Applications and notable examples
EHH and its derivatives have been applied across human populations and other species to pinpoint regions of recent adaptation and to understand the forces shaping genetic diversity.
Classic human example: selection at the LCT/MCM6 region. The lactase persistence allele that enables adults to digest lactose in dairy cultures rose rapidly in several populations, creating a pronounced haplotype signal around the lactase gene region. See lactase persistence and LCT for related discussion.
Immune and other regions: EHH-based analyses have identified signals in regions associated with immune function and environmental interactions, where recent adaptation may reflect pathogen pressures and dietary or ecological changes. See discussions of beta-globin in malaria-endemic regions and other immune-related loci.
Cross-population contrasts: Researchers have used XP-EHH to compare populations with distinct histories (for example, those with different agricultural practices or disease pressures) to reveal region-specific selective events.
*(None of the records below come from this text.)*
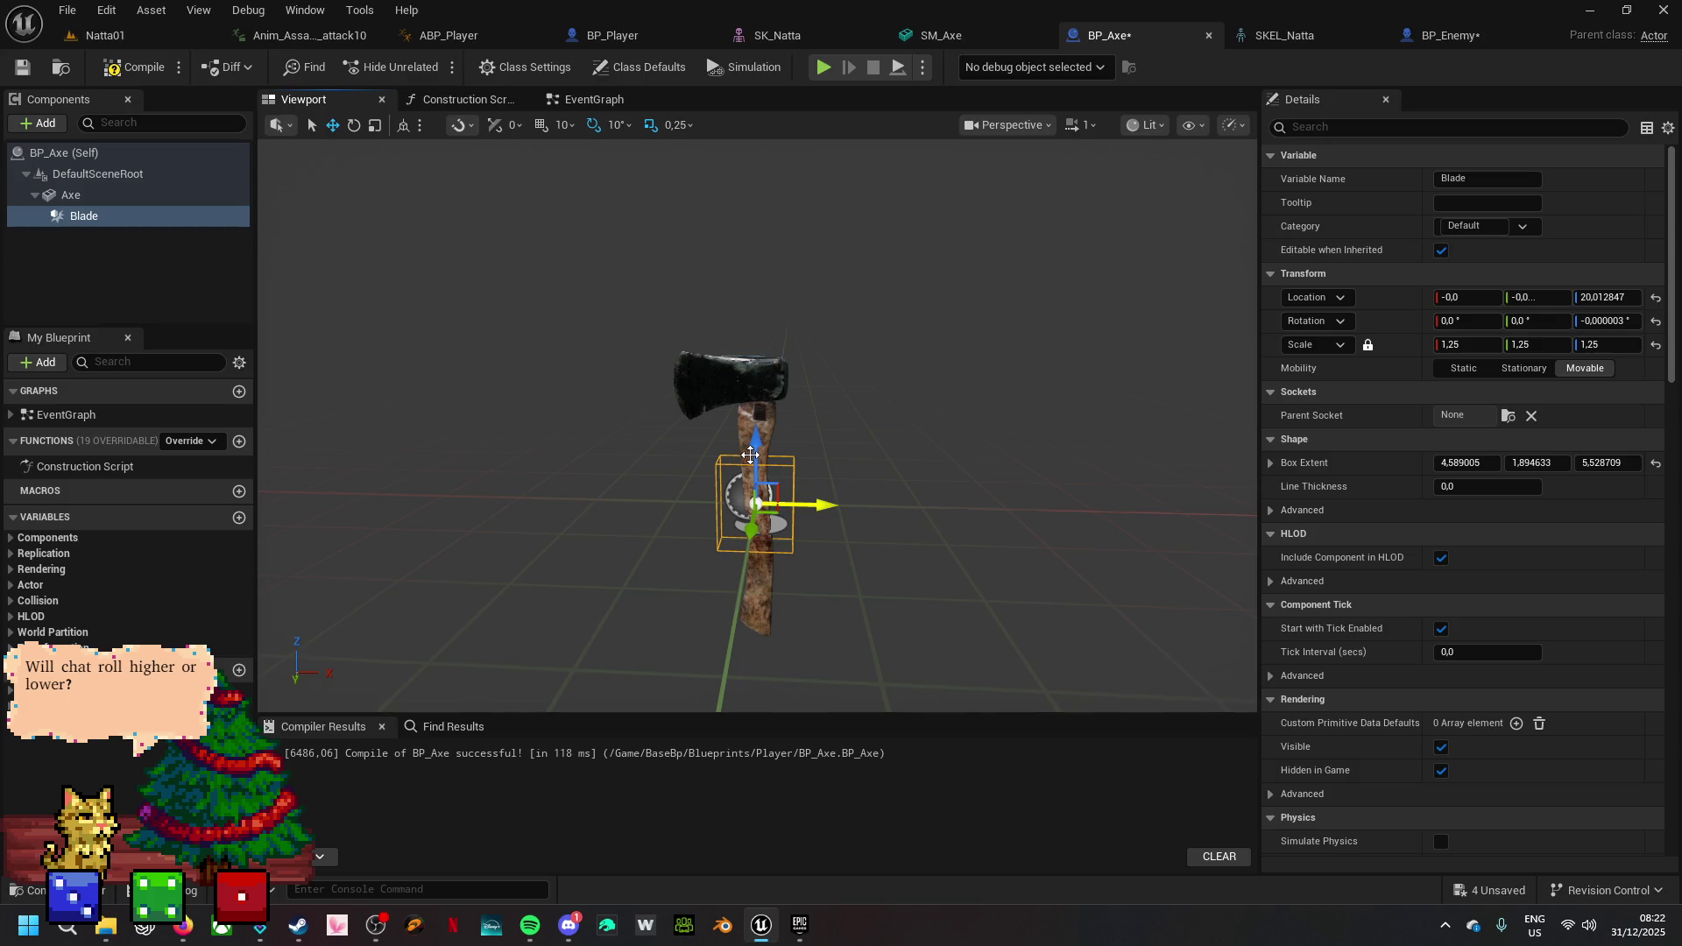
scroll(768, 445, "up", 5)
scroll(769, 444, "down", 5)
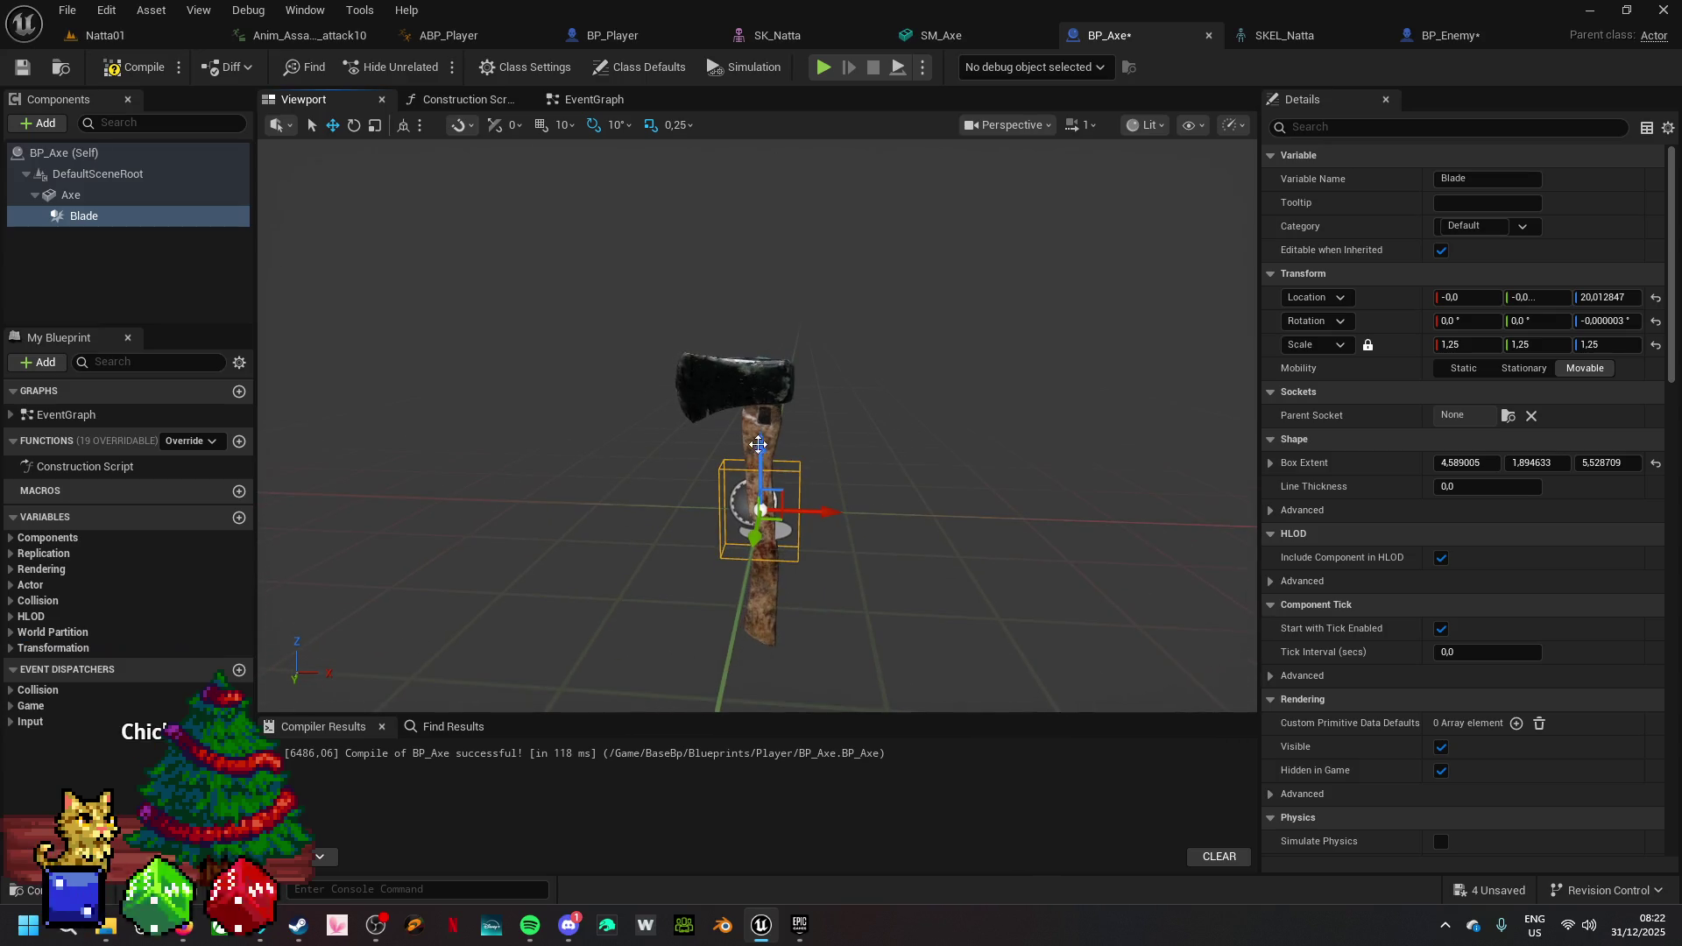
left_click_drag(746, 427, 747, 319)
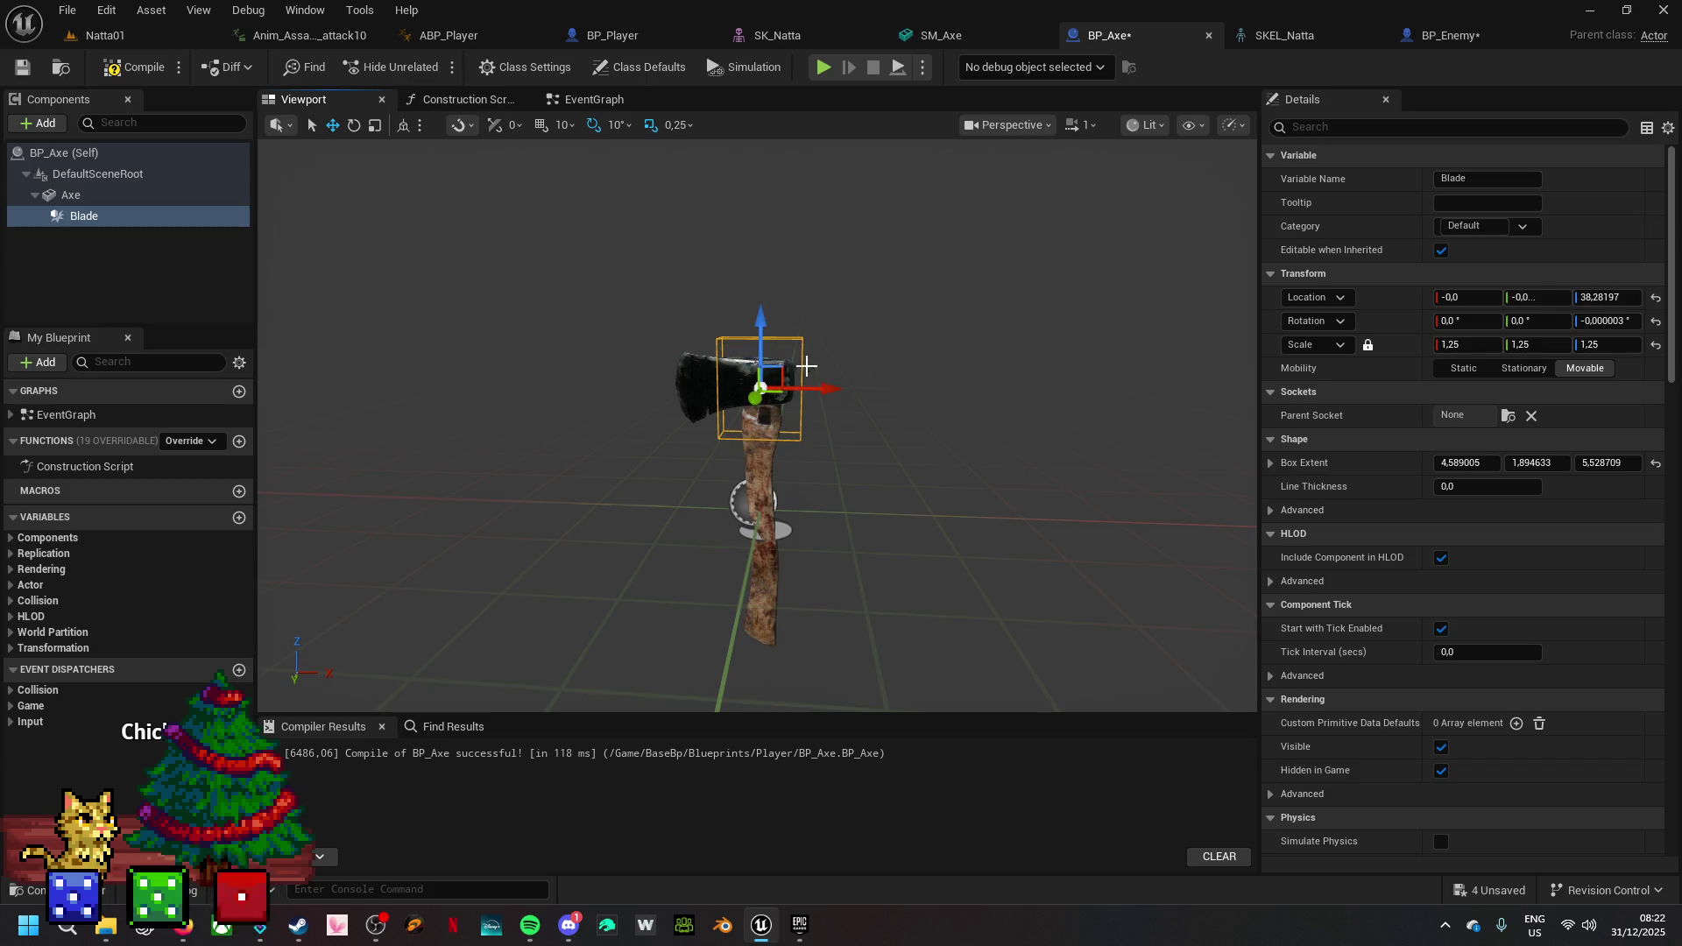
mouse_move(822, 389)
left_mouse_down()
mouse_move(779, 394)
mouse_move(799, 393)
left_mouse_up()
See XP-EHH for a methodological overview.
Model organisms and non-human species: Extended haplotype approaches are not limited to humans; they are used to study adaptation in populations of various species, providing a general framework for interpreting selection from haplotype structure. See population genetics for cross-species perspectives.
Controversies and debates
As with any method that infers historical processes from present-day genetic data, EHH-based approaches are subject to ongoing discussion. Key points in the debates include:
Distinguishing selection from demography: Critics emphasize that demographic history can mimic selection signals. Proponents respond that, when combined with simulations, multiple statistics (e.g., EHH, iHS, XP-EHH) and functional evidence, the method remains a valuable part of a convergent approach to inference.
Interpretation of signals across populations: Signals observed in one population may not generalize to others, raising questions about universal claims of adaptation. A cautious approach emphasizes replication, context, and functional validation rather than sweeping claims about universal human history.
Functional relevance vs. statistical footprint: There is ongoing discussion about how best to connect statistical signals to biological function. While a region may show extended haplotype structure, establishing causal variants and mechanisms requires experimental follow-up.
Policy and communication: In public discourse, there is concern about misinterpretation of population-genetic results as claims about groups or individuals. Responsible interpretation stresses that genetic variation reflects a complex history of migration, drift, selection, and recombination, and that findings should not be overextended to social categories or policy conclusions.